**TRAVAIL DEMANDÉ**:
1 > Dans l'article sur le char MGCS, quel montant la Commission européenne consacre-t-elle au projet FMBT ?
2 > D'après l'article sur le char MGCS, pourquoi la fin du programme MGCS n'est-elle pas encore à l'ordre du jour ? Répondez en une à trois phrases.
3 > Poursuivez l'article sur le char MGCS après sa dernière phrase.

**EXTRAIT DE PAGE**:
..........
Une tempête dans un verre d'eau... qui a provoqué un raz-de-marée sur les réseaux sociaux et des réactions très vives au sein du monde politique. De quoi parle-t-on ? D'un article du journal allemand Handelsblatt, qui estime que le projet de char de combat franco-allemand MGCS (Main Ground Combat System) est menacé d'abandon par Berlin pour un nouveau projet européen. Si le programme franco-allemand reste extrêmement compliqué à lancer - un euphémisme -, écrire l'épitaphe du MGCS est encore trop tôt même si certains en Allemagne (en France aussi) souhaite la fin de ce projet.
Des consortiums rivaux
Pourquoi le mot fin n'est pas encore à l'ordre du jour ? Parce que la constitution d'un consortium formé par KNDS, Rheinmetall, Saab et Leonardo, qui a répondu à un projet technologique (Future Main Battle Tank ou FMBT) financé par la Commission européenne (20 millions d'euros) dans le cadre d'un appel à évaluation (« call ») du Fonds européen de défense (FED), ne met pas en danger le programme MGCS. Le projet FMBT, qui va courir sur deux ans, doit servir à développer des briques technologiques au profit entre autre du MGCS et non pas pour le remplacer. Du moins pour le moment. Dans deux ans, il y aura en quelque sorte des balles neuves...
« Le projet Future Main Battle Tank FMBT) est un programme européen dont le montage industriel est encore ouvert. Un consortium industriel ouvert à toutes les nations a été formé à cet effet. KNDS est membre de ce consortium. Rheinmetall et KNDS sont partenaires des programmes MGCS et FMBT », a rappelé un porte-parole du groupe KNDS.
..........
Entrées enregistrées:

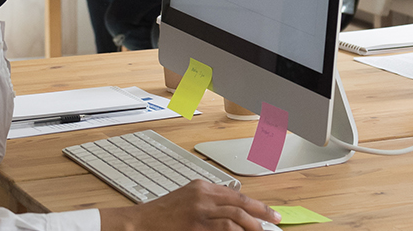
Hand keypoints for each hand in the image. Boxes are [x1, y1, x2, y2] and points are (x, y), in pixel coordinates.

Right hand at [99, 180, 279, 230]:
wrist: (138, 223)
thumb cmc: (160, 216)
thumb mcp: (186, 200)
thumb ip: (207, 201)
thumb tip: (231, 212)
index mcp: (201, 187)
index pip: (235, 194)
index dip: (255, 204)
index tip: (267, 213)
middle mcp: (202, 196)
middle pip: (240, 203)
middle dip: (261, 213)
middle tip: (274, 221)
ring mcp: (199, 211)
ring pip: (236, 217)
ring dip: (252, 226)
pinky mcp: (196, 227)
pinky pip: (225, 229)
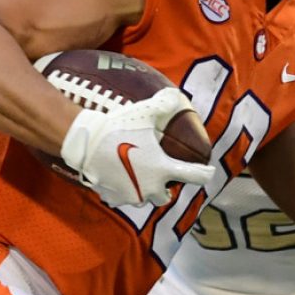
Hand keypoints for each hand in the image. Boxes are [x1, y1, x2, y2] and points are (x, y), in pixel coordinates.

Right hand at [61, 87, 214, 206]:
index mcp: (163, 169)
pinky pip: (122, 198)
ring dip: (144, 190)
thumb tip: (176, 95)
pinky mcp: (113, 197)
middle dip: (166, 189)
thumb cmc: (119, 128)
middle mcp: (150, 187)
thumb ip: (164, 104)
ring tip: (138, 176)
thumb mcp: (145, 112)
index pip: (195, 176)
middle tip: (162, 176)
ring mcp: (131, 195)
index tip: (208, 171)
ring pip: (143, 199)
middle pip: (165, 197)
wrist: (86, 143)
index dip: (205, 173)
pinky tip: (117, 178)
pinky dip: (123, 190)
..........
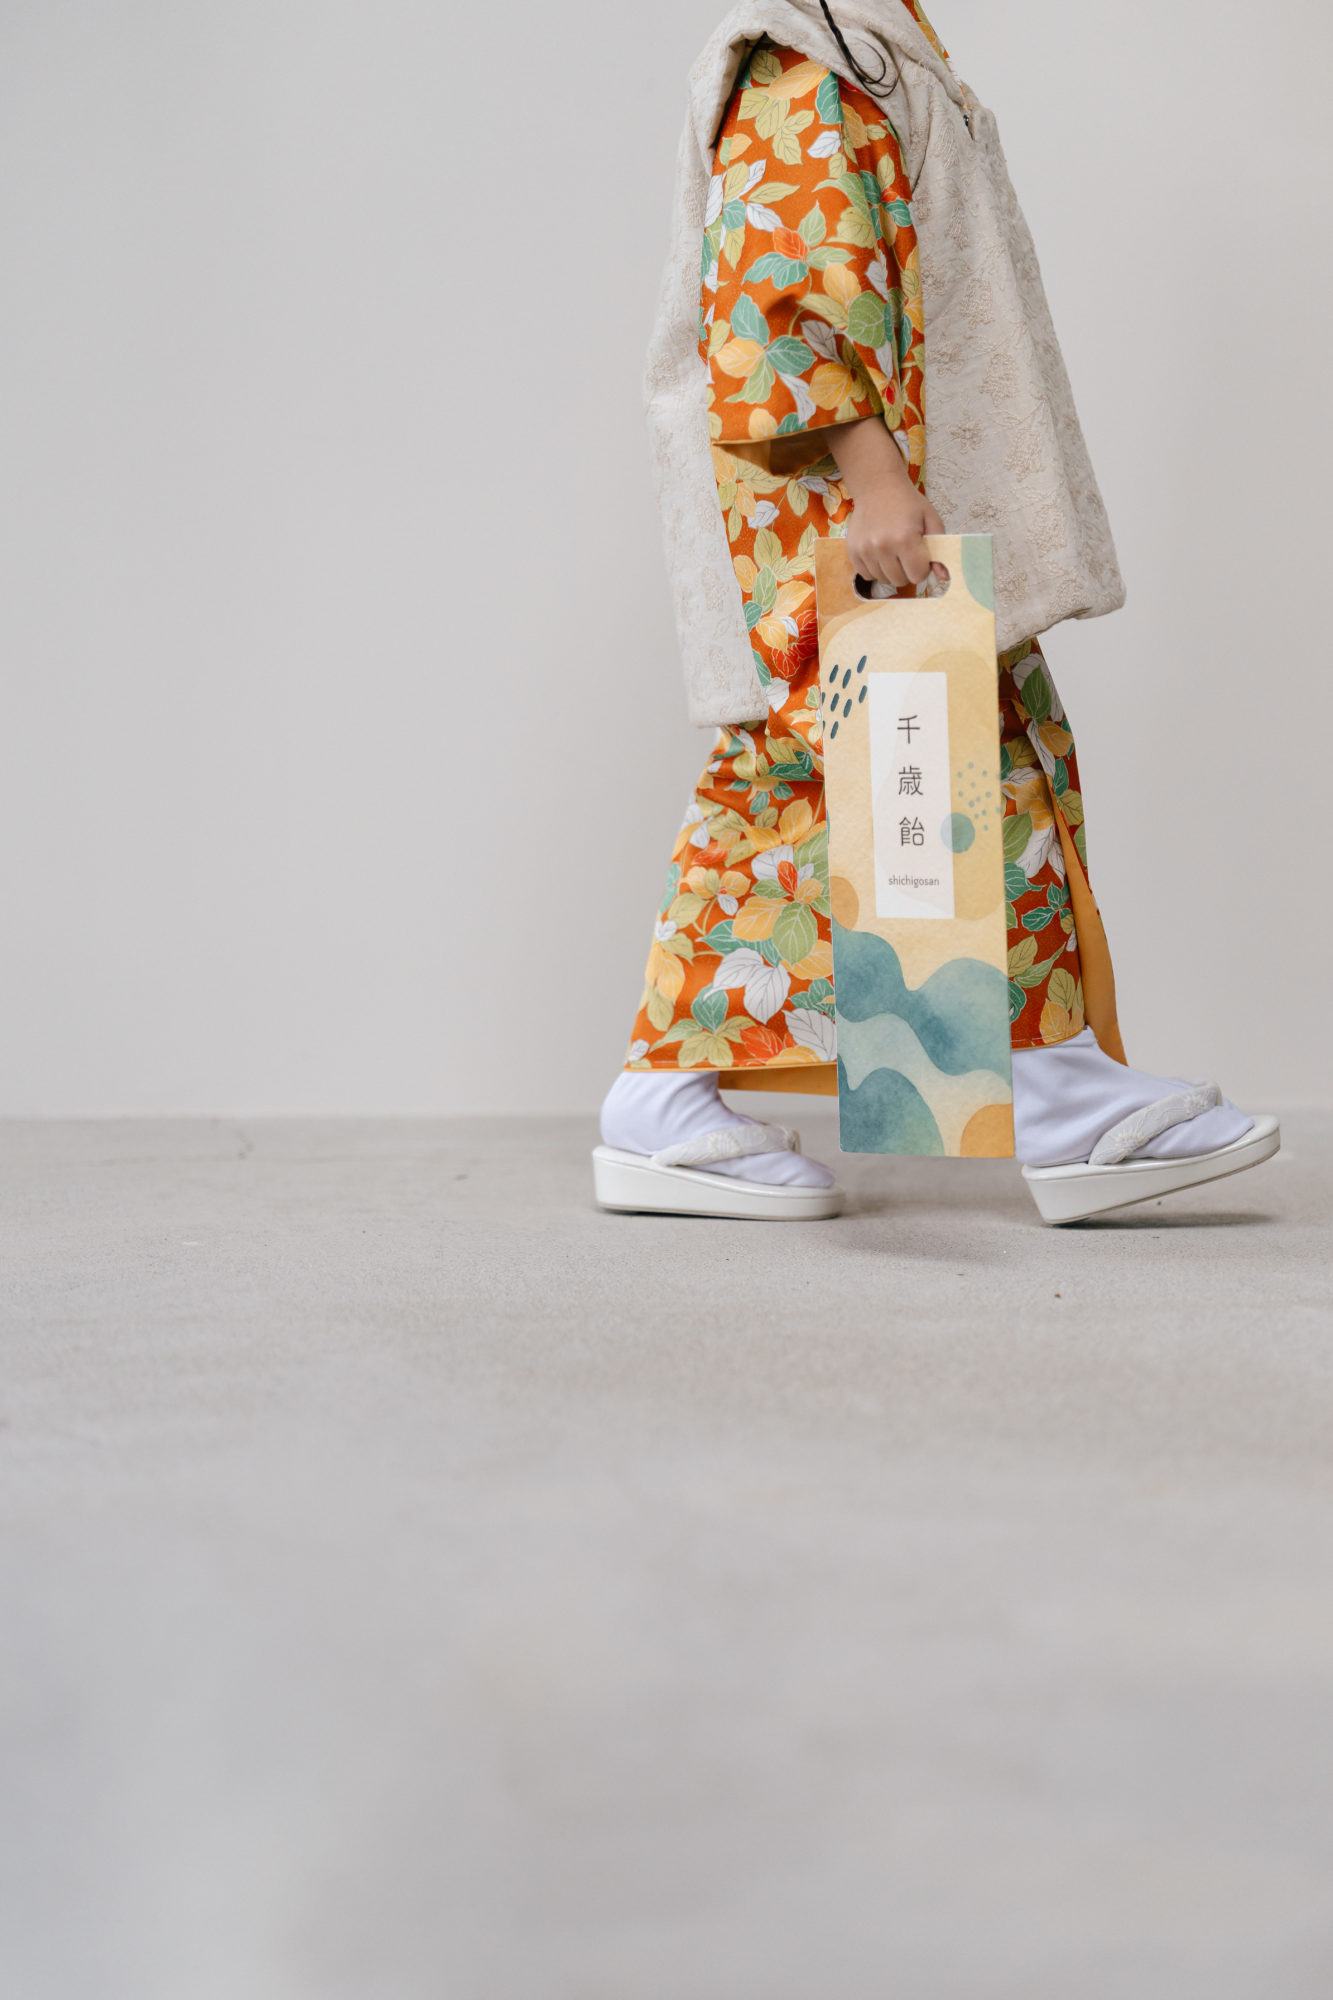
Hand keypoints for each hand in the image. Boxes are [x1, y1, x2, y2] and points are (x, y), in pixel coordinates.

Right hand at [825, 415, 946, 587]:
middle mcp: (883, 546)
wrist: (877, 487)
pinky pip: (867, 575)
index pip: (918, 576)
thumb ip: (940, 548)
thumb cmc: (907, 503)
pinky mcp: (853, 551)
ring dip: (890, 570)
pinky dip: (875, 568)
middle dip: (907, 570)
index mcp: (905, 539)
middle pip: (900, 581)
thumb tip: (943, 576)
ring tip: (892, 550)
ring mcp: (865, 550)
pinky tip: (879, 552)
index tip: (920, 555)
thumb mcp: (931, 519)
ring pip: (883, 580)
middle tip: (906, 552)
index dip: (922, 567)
..........
**RÉPONSES PAR TÂCHE**:
1 > 20 millions d'euros.

2 > Le consortium formé par KNDS, Rheinmetall, Saab et Leonardo pour le projet FMBT ne met pas en danger le programme MGCS. Ce projet, prévu sur deux ans, doit servir à développer des briques technologiques au profit notamment du MGCS, et non à le remplacer.

3 >
En outre, comme l'écrivait le 24 août La Tribune, la France, via Nexter et Thales, devait participer à ce consortium. Mais le ministère des Armées a refusé au dernier moment que les industriels tricolores participent à une réunion en Allemagne pour finaliser ce projet sous prétexte que les Allemands étaient trop hégémoniques. Logiquement les Allemands ont poursuivi leurs travaux avec les entreprises pressenties (Saab et Leonardo) tandis que les Français ont lancé à la demande de la Direction générale de l'armement (DGA) des travaux en vue de former un consortium concurrent. Ce qui ne sera pas facile pour les Français dont le noyau est composé de Nexter et de Thales. Leonardo n'en sera pas contrairement à ce que La Tribune a pu écrire, il a finalement choisi de rester avec les Allemands.
L'ombre de Rheinmetall
A qui profite le crime ? A Rheinmetall, qui avait semble-t-il tout intérêt à ce que l'article du Handelsblatt soit publié à quelques jours d'une rencontre cruciale entre le ministre des Armées français Sébastien Lecornu et le ministre de la Défense allemand Boris Pistorius (22 septembre), pour déstabiliser un programme déjà au bord du gouffre et pour déchainer les ressentiments anti-allemands en France et anti-français en Allemagne. Bref, compromettre définitivement une rencontre déjà complexe où les deux ministres doivent jouer cartes sur table.
Alors que le groupe de Düsseldorf, où est d'ailleurs également implanté le Handelsblatt, souhaite limiter la France à la portion congrue sur ce programme ou carrément l'éjecter, Paris doit en principe proposer à Berlin de faire monter à bord du MGCS l'Italie, une proposition qui pourrait être celle de la dernière chance. Si le MGCS devait in fine capoter, KNDS n'aurait plus vraiment de raison d'être. En espérant que la France aura alors un plan B (Inde ? Émirats Arabes Unis ? Ou les deux ?). L'heure du momentum pour le MGCS est proche, très proche...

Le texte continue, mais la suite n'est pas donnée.